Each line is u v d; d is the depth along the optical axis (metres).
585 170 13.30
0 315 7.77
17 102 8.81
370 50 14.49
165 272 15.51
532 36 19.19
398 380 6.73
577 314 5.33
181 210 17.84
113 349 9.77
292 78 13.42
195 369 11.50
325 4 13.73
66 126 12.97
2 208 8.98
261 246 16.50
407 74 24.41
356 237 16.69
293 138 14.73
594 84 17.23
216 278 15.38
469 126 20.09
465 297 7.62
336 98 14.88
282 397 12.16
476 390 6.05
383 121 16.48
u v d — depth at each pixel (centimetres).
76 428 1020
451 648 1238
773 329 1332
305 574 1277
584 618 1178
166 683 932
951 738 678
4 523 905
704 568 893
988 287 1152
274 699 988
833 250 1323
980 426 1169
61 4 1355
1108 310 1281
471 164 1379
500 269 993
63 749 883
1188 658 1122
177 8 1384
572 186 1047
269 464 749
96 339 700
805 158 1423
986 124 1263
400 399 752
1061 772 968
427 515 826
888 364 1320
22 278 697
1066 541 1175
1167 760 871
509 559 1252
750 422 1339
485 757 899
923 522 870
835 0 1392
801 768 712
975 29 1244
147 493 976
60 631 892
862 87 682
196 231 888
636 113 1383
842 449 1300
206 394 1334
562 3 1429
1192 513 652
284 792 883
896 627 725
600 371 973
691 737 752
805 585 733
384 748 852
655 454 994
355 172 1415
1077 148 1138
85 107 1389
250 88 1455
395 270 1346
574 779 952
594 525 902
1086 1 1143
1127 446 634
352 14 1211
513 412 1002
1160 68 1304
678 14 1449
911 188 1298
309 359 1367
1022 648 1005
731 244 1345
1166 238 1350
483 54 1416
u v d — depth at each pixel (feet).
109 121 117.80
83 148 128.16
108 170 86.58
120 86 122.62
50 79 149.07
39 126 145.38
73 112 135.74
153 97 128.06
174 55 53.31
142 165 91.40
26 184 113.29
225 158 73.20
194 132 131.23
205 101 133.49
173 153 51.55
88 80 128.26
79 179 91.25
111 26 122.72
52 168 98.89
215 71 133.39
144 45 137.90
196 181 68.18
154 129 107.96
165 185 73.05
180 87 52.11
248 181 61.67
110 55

◆ ◆ ◆ ◆ ◆

**TASK DIRECTIONS**
Every line above should be transcribed exactly.

**EXERCISE SOLUTION**
Each line is u v d; d is the depth along the optical axis (metres).
585 170 13.30
0 315 7.77
17 102 8.81
370 50 14.49
165 272 15.51
532 36 19.19
398 380 6.73
577 314 5.33
181 210 17.84
113 349 9.77
292 78 13.42
195 369 11.50
325 4 13.73
66 126 12.97
2 208 8.98
261 246 16.50
407 74 24.41
356 237 16.69
293 138 14.73
594 84 17.23
216 278 15.38
469 126 20.09
465 297 7.62
336 98 14.88
282 397 12.16
476 390 6.05
383 121 16.48
u v d — depth at each pixel (centimetres).
76 428 1020
451 648 1238
773 329 1332
305 574 1277
584 618 1178
166 683 932
951 738 678
4 523 905
704 568 893
988 287 1152
274 699 988
833 250 1323
980 426 1169
61 4 1355
1108 310 1281
471 164 1379
500 269 993
63 749 883
1188 658 1122
177 8 1384
572 186 1047
269 464 749
96 339 700
805 158 1423
986 124 1263
400 399 752
1061 772 968
427 515 826
888 364 1320
22 278 697
1066 541 1175
1167 760 871
509 559 1252
750 422 1339
485 757 899
923 522 870
835 0 1392
801 768 712
975 29 1244
147 493 976
60 631 892
862 87 682
196 231 888
636 113 1383
842 449 1300
206 394 1334
562 3 1429
1192 513 652
284 792 883
896 627 725
600 371 973
691 737 752
805 585 733
384 748 852
655 454 994
355 172 1415
1077 148 1138
85 107 1389
250 88 1455
395 270 1346
574 779 952
594 525 902
1086 1 1143
1127 446 634
352 14 1211
513 412 1002
1160 68 1304
678 14 1449
911 188 1298
309 359 1367
1022 648 1005
731 244 1345
1166 238 1350
483 54 1416
u v d — depth at each pixel (feet).
109 121 117.80
83 148 128.16
108 170 86.58
120 86 122.62
50 79 149.07
39 126 145.38
73 112 135.74
153 97 128.06
174 55 53.31
142 165 91.40
26 184 113.29
225 158 73.20
194 132 131.23
205 101 133.49
173 153 51.55
88 80 128.26
79 179 91.25
111 26 122.72
52 168 98.89
215 71 133.39
144 45 137.90
196 181 68.18
154 129 107.96
165 185 73.05
180 87 52.11
248 181 61.67
110 55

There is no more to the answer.